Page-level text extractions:
━━━━━━━━━━━━━━━━

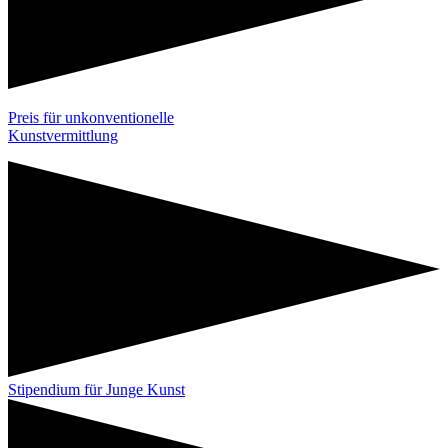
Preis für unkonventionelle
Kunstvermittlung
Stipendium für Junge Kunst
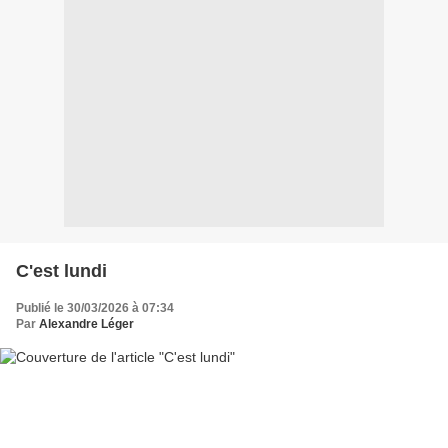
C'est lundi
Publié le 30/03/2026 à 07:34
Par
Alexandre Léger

━━━━━━━━━━━━━━━━

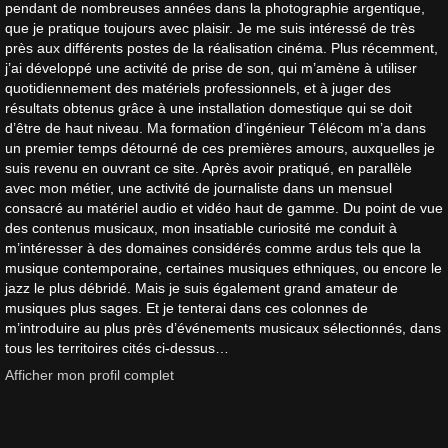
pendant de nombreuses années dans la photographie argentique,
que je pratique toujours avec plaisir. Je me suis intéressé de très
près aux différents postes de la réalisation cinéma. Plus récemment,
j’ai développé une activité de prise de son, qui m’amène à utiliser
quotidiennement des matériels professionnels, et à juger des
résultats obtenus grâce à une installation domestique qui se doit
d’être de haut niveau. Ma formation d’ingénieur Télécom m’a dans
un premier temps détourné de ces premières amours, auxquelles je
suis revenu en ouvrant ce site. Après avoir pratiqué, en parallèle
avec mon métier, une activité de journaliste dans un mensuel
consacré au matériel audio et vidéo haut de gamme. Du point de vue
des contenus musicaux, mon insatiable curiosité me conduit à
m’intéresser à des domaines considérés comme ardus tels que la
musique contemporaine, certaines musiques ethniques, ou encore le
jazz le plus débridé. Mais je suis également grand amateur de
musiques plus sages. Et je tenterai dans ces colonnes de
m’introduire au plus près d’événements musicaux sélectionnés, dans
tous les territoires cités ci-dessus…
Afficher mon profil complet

━━━━━━━━━━━━━━━━

**WHAT YOU ARE ASKED TO DO:**
Starting at the line containing "C'est lundi" and ending at the line containing "Alexandre Léger", rewrite those lines with "lundi" swapped for "mardi" and nothing else altered.

**TASK RESULT:**
C'est mardi
Publié le 30/03/2026 à 07:34
Par
Alexandre Léger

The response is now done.